The case of Willie Stokes is about as egregious as you can imagine. In 1984, a murder took place during a dice game. The Philadelphia police offered Franklin Lee sex and drugs to falsely testify that Stokes committed the homicide. Lee obliged at Stokes’ preliminary hearing but then had a pang of conscience and recanted at the actual murder trial.
Nonetheless, the jury convicted Stokes. Thereafter, Lee was prosecuted for perjury at the preliminary hearing, but Stokes was never informed of this. He spent 37 years in prison based on the testimony of a convicted perjurer who didn’t even stand by his testimony. Stokes rotted in prison for decades not realizing that he had a solid case for having his conviction thrown out.
“I didn’t believe it,” Stokes said in a telephone interview. “I didn’t believe that they would let something like that happen — that they knew, and they didn’t tell me.”

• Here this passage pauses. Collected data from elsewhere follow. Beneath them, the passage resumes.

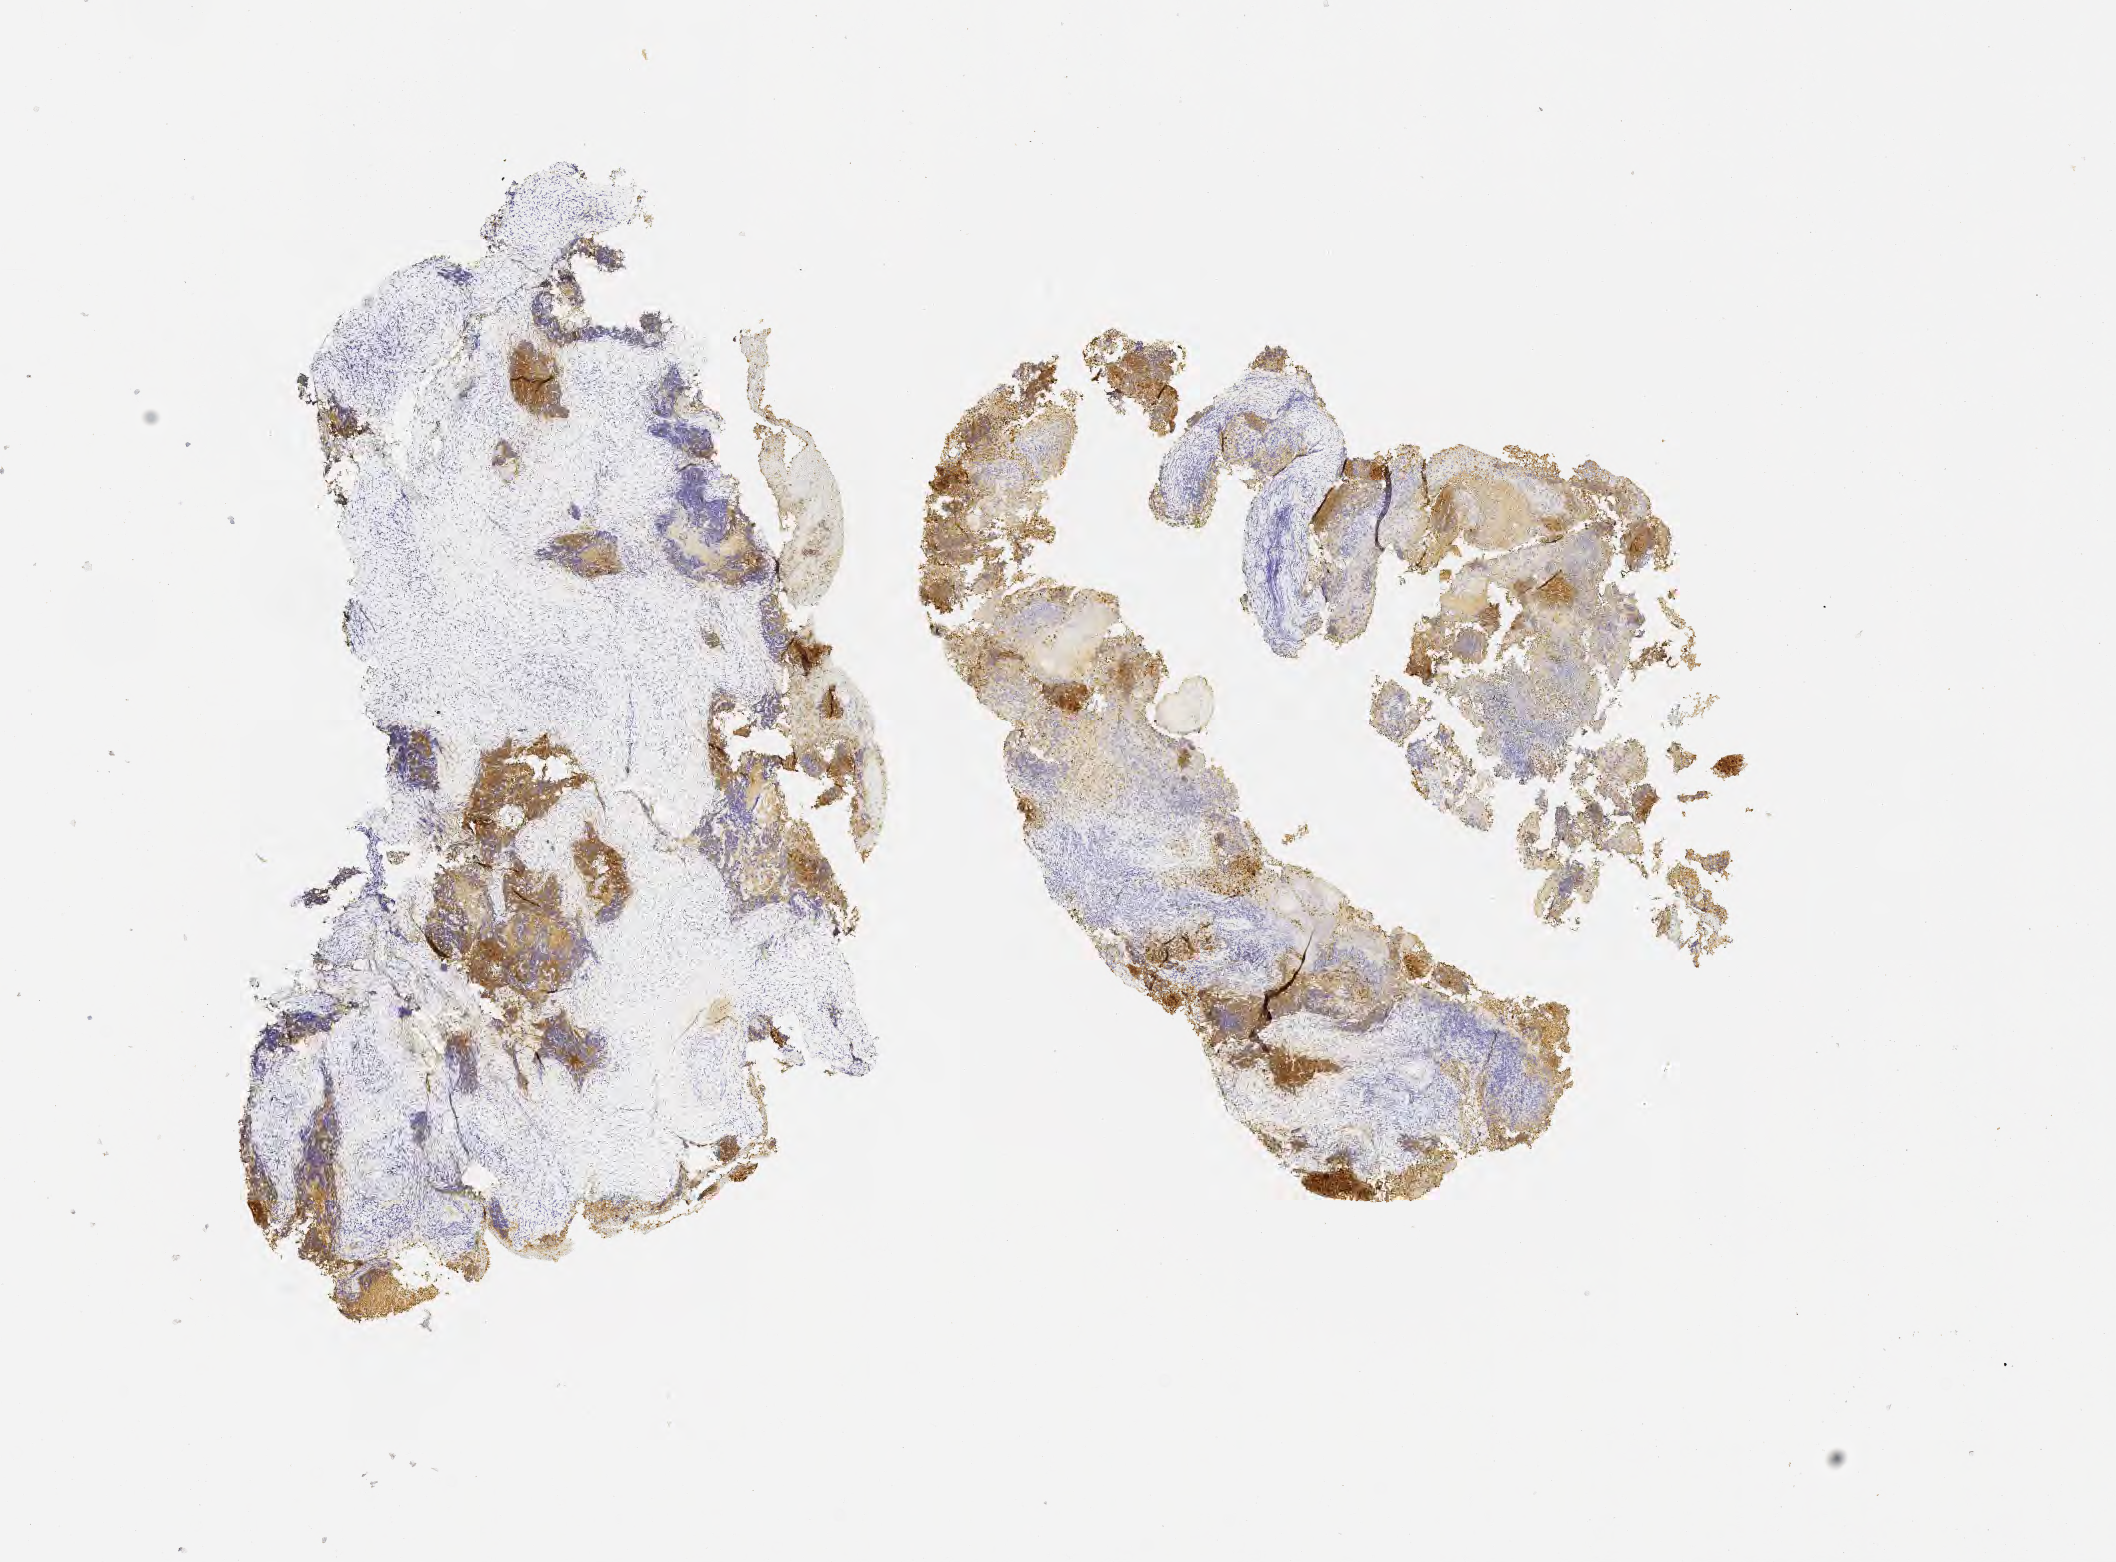
Whole-slide image, immunohistochemical stain for p16 (p16INK4a), low-resolution overview of the scanned area, about 8.6 x 6.3 mm. Specimen: tumor tissue. Anatomic site: cervix. Patient female; aged 47.
Histologic diagnosis: Squamous cell carcinoma, large cell, nonkeratinizing, NOS.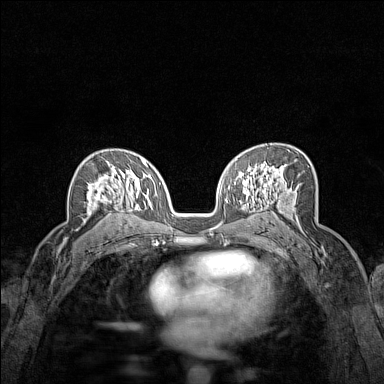
Breast MRI (dynamic contrast-enhanced), one axial slice. Position 93 of 160 along the scan axis. Dynamic contrast-enhanced series, time point 2 of 7 at this slice position (early post-contrast). 1.5 T. TE 1.8 ms, TR 5 ms. 1 mm slice thickness. 384 × 384 image matrix, field of view 280 × 280 mm. Female patient.
Structures marked on this image (semi-automatically segmented with operator editing):
- enhancing-tissue mask used for the functional tumour volume (all voxels passing the contrast-enhancement thresholds inside the analysis volume; usually the tumour): bounding box (x1, y1, x2, y2) in pixels: (87, 161, 121, 210)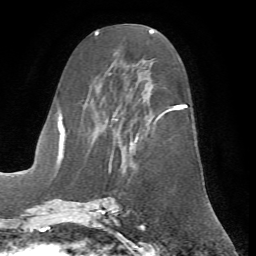
Breast MRI (dynamic contrast-enhanced), one axial slice. Position 31 of 72 along the scan axis. Cropped to one breast. Dynamic contrast-enhanced series, time point 2 of 7 at this slice position (early post-contrast). 1.5 T. TE 4.2 ms, TR 8.7 ms. 2.2 mm slice thickness. 256 × 256 image matrix, field of view 180 × 180 mm. Female patient.
Structures marked on this image (semi-automatic segmentation, software-assisted and operator-edited):
- enhancing-tissue mask used for the functional tumour volume (all voxels passing the contrast-enhancement thresholds inside the analysis volume; usually the tumour): box from (x=62, y=68) to (x=188, y=200) px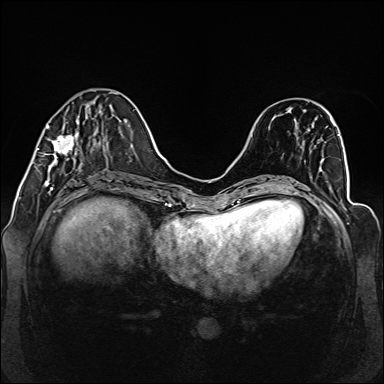
Breast MRI (dynamic contrast-enhanced), one axial slice. Position 46 of 160 along the scan axis. Dynamic contrast-enhanced series, time point 2 of 6 at this slice position (early post-contrast). 1.5 T. TE 2.3 ms, TR 5.2 ms. 384 × 384 image matrix, field of view 330 × 330 mm. Female patient.
Annotated regions visible in this slice (semi-automatically segmented with operator editing):
- enhancing-tissue mask used for the functional tumour volume (all voxels passing the contrast-enhancement thresholds inside the analysis volume; usually the tumour): bounding box <38,97,98,173> (left, top, right, bottom; pixels)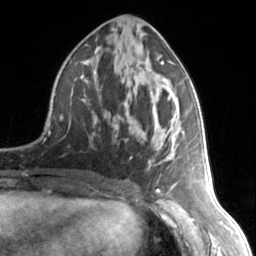
Breast MRI, one axial slice. Slice 70 of 134 in the series (ordered by position). Cropped to one breast. Dynamic contrast-enhanced series, time point 2 of 7 at this slice position (early post-contrast). 3 T. TE 1.7 ms, TR 4.6 ms. 1.2 mm slice thickness. 256 × 256 image matrix, field of view 150 × 150 mm. Female patient.
Annotated regions visible in this slice (semi-automatic segmentation, software-assisted and operator-edited):
- enhancing-tissue mask used for the functional tumour volume (all voxels passing the contrast-enhancement thresholds inside the analysis volume; usually the tumour): bounding box <114,60,175,177> (left, top, right, bottom; pixels)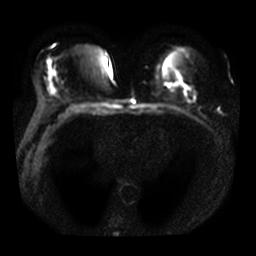
Breast MRI, one axial slice. Position 16 of 32 along the scan axis. Diffusion-weighted series; image 2 of 4 stored at this slice position (different b-values; order by instance number). 3 T. 256 × 256 image matrix. Female patient.
Outlined on this slice (manually delineated by an expert):
- tumour on diffusion-weighted imaging: bounding box [x1, y1, x2, y2] px = [182, 86, 185, 91]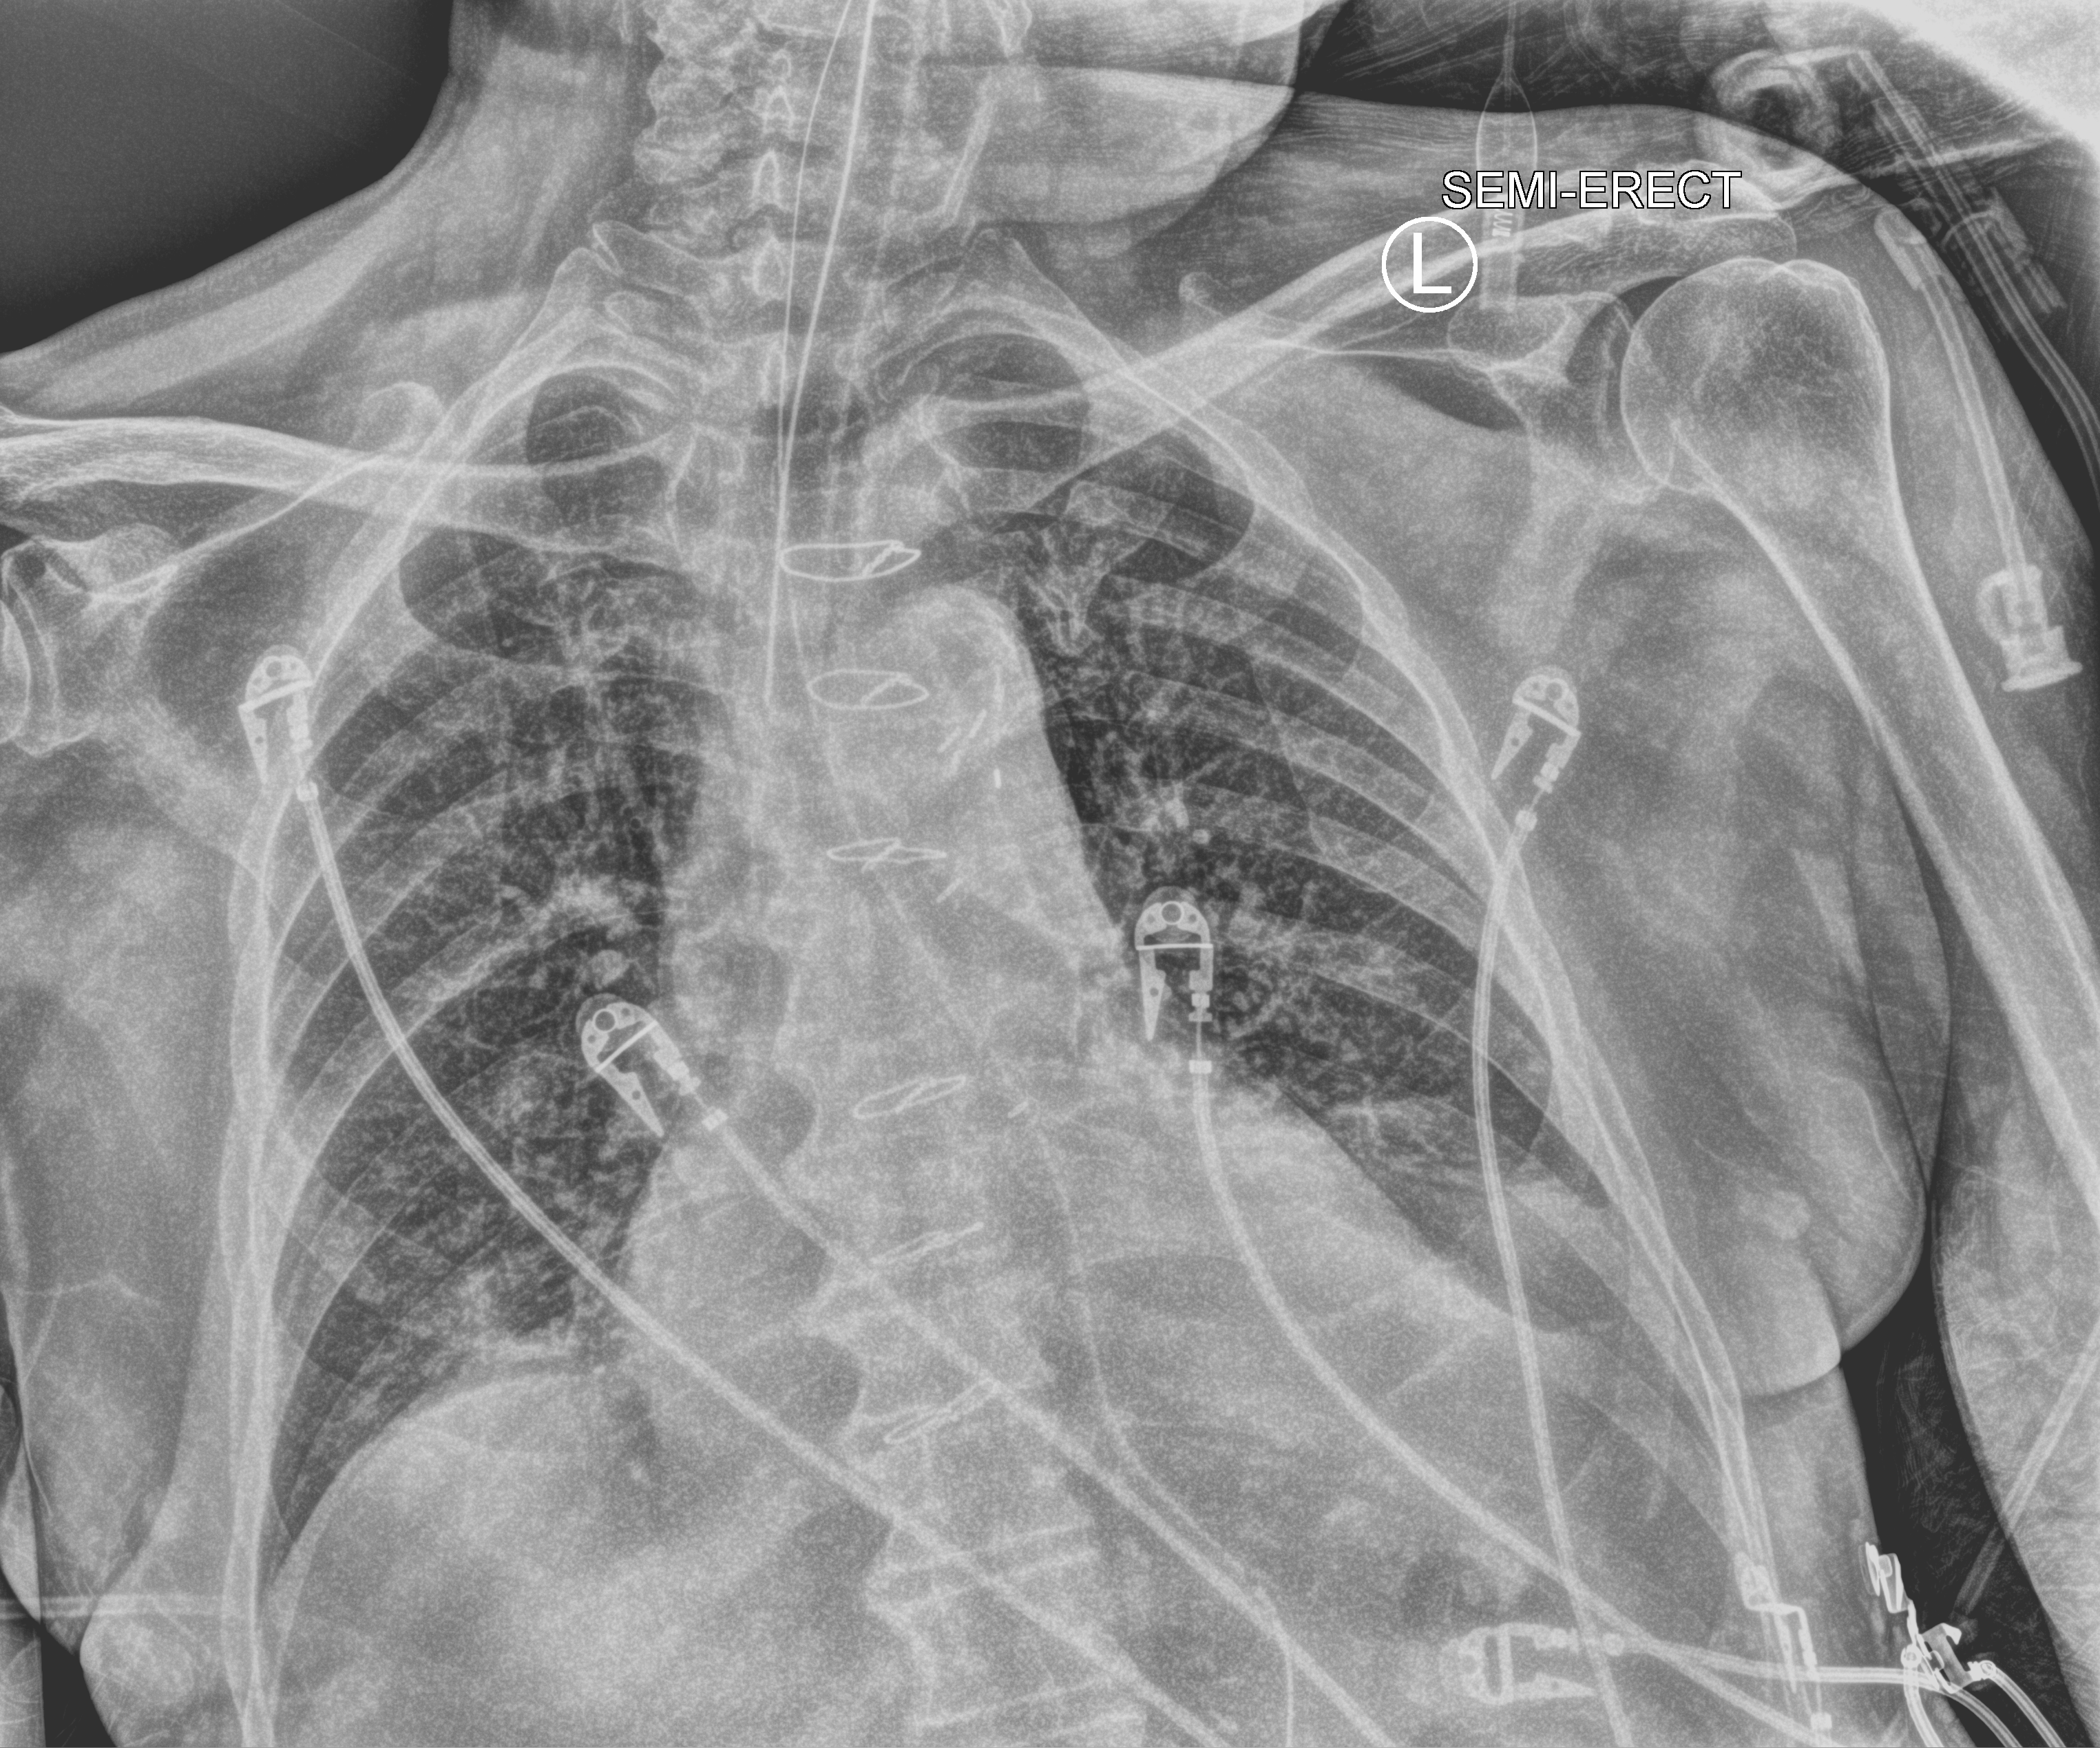
Chest X-ray (portable); anteroposterior (AP) projection. Patient hospitalised with COVID-19; male, aged 75–90 years.
Admission-level facts for this patient (not findings on this image; timing relative to this image not recorded): mechanically ventilated during this hospital stay: yes.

Stokes was only released in early January and is now living with his mother. He daughter was 2 years old when he went to prison, and she died at 22, Stokes wasn’t allowed to attend her funeral. Now he’s suing the Philadelphia police department, and I hope he gets a big settlement. The detectives responsible for setting him up are deceased, but two of the prosecutors are alive. One isn’t answering questions and the other says he doesn’t remember the case.
Criminal lawyer Michael Diamondstein, who handled his successful federal court appeal, called the actions of police and prosecutors in the case outrageous.
“They used perjured evidence to convict him and then charged the perjurer, and never told him. And then Willie was warehoused for 38 years,” Diamondstein said
In his view, the official misconduct stemmed from “institutional racism, or pure bias.”
“The cases needed to be closed. The inner city minority were interchangeable, as long as you had someone in the defendant’s chair,” he said.
Simple justice demands that the people who knowingly conspired to frame Stokes should do at least 37 or 38 years in prison, and if that is effectively a life sentence, that’s just too bad. But all that’s on the table right now is a big financial reward which could never compensate Stokes for what he lost.
Philadelphia District Attorney Larry Krasner has championed about two dozen exoneration cases. A supervisor in his office, Matthew Stiegler, said Thursday the office agreed with the federal judge who found that Stokes’ constitutional rights were egregiously violated.
There’s a reason progressives fought to elect District Attorney Krasner. Philadelphia desperately needed a culture change.